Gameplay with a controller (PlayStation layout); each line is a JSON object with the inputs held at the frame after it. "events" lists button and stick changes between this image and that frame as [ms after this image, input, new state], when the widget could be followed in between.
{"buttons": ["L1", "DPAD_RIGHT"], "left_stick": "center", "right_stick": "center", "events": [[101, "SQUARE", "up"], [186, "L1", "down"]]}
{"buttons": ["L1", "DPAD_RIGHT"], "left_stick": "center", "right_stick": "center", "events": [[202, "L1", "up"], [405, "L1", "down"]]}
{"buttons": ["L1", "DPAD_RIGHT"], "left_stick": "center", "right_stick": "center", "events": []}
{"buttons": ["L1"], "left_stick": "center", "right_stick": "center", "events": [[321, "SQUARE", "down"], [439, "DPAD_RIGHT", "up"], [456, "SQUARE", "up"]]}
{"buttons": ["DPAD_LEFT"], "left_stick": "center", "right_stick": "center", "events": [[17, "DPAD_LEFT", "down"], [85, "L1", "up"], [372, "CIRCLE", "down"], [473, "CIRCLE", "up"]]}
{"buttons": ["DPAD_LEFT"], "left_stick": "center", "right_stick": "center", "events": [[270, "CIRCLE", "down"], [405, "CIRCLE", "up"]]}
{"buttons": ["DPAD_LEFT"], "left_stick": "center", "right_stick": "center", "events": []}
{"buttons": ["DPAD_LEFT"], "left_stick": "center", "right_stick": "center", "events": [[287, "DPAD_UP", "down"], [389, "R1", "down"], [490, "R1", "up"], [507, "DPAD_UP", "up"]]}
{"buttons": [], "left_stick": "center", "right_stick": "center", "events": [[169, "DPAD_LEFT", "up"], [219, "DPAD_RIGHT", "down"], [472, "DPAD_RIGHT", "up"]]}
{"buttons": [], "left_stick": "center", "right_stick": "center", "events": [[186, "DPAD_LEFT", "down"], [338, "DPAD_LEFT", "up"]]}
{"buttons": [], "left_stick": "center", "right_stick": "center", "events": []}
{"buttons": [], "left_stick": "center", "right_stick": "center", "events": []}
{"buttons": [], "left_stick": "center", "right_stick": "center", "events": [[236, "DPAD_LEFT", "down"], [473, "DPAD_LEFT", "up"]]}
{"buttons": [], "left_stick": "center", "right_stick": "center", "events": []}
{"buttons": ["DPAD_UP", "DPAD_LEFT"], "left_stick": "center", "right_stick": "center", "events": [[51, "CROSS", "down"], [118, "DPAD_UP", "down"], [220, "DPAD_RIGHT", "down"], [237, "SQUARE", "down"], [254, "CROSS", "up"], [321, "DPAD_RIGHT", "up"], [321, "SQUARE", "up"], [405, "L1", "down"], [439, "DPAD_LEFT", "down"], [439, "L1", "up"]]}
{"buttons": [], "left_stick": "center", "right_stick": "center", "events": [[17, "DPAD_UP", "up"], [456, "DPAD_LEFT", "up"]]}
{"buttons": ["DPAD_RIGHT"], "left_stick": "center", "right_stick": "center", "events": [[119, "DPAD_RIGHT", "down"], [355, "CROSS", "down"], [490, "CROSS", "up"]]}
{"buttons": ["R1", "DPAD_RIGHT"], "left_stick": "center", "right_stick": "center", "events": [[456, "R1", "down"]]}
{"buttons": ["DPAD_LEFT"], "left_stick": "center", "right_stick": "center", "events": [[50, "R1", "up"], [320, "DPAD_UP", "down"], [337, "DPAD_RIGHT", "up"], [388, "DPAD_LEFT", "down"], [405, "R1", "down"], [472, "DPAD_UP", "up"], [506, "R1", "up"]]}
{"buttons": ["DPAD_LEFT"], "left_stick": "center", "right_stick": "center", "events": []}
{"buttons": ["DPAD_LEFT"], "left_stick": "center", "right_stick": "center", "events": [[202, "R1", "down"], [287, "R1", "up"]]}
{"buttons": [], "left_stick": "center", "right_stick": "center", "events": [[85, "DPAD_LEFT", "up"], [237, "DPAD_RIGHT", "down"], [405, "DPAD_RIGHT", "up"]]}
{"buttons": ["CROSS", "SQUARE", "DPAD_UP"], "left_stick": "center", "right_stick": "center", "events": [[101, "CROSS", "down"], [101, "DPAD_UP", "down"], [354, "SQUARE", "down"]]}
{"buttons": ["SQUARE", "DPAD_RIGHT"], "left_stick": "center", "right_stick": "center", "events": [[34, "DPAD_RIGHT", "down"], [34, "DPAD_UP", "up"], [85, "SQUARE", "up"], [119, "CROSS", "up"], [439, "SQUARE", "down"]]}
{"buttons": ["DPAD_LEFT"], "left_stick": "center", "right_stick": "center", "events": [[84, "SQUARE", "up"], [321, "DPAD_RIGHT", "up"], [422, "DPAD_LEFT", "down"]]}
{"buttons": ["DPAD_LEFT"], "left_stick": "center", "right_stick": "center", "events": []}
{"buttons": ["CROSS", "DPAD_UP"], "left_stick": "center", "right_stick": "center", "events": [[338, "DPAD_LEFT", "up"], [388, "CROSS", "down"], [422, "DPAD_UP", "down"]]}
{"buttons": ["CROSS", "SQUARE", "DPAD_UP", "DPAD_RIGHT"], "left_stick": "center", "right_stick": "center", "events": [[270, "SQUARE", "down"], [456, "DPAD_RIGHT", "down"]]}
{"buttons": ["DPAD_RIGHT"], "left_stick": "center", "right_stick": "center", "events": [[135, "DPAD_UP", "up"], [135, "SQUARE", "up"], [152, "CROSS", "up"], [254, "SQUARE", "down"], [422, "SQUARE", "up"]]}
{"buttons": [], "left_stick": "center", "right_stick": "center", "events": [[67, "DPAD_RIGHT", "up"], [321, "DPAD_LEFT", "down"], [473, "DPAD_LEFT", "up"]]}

▶ **EXERCISE DIRECTIONS**:
Where a line in the entries holds "CIRCLE", copy that line.

▶ **OUTPUT FOR THIS EXERCISE**:
{"buttons": ["DPAD_LEFT"], "left_stick": "center", "right_stick": "center", "events": [[17, "DPAD_LEFT", "down"], [85, "L1", "up"], [372, "CIRCLE", "down"], [473, "CIRCLE", "up"]]}
{"buttons": ["DPAD_LEFT"], "left_stick": "center", "right_stick": "center", "events": [[270, "CIRCLE", "down"], [405, "CIRCLE", "up"]]}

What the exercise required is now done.